The growing array of tools – powerful high-level programming languages, distributed data storage and computation, visualization tools, statistical modeling, and machine learning – along with a staggering array of big data sources, has the potential to empower people to make better and more timely decisions in science, business, and society. However, there remain fundamental barriers to practical application and acceptance of data analytics, any one of which could derail or impede its full development and contributions.
DART research will systematically investigate key aspects of these three barriers and develop novel, integrated solutions to address them by operating as a true, multi-institution, multi-disciplinary data science research center, in which faculty and students from campuses across the state work together on targeted problems important to the research community and the economy of Arkansas.
Big Data Management
Before data streams and datasets can be used in the many kinds of learning models, they are often manually curated, or at the least, curated for a specific problem. We still rely on hosts of analysts to assess the content and quality of source data, engineer features, define and transform data models, annotate training data, and track data processes and movement.
Security and Privacy
Government agencies and private entities collect and integrate large amounts of data, process it in real-time, and deliver products or services based on these data to consumers and constituents. There are increasing worries that both the acquisition and subsequent application of big data analytics are not secure or well-managed. This can create a risk of privacy breaches, enable discrimination, and negatively impact diversity in our society.

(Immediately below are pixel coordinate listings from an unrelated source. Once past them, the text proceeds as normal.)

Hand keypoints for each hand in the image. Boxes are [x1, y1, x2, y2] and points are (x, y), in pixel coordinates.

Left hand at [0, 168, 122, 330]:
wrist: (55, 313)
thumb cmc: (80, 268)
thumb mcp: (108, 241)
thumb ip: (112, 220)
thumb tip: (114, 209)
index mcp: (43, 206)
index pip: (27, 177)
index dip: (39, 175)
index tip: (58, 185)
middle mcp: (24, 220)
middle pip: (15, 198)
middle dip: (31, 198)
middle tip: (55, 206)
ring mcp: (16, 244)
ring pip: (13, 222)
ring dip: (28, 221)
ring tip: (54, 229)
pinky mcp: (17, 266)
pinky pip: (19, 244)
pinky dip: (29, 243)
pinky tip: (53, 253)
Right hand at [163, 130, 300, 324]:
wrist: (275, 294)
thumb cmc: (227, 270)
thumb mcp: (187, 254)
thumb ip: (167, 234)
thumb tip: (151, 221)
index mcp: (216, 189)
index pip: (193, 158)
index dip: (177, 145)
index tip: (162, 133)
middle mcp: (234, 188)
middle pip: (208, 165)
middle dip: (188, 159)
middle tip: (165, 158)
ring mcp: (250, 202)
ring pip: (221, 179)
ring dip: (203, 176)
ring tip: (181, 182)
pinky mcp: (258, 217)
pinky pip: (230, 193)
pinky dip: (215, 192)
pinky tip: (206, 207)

Machine learning models often sacrifice interpretability for predictive power and are difficult to generalize beyond their training and test data. But interpretability and generalizability of trained models is critical in many decision-making systems and/or processes, especially when learning from multi-modal and heterogeneous big data sources. There is a continuing to need to better balance the predictive power of complex machine learning models with the strengths of statistical models to better configure deep learning models to allow humans to see the reasoning behind the predictions.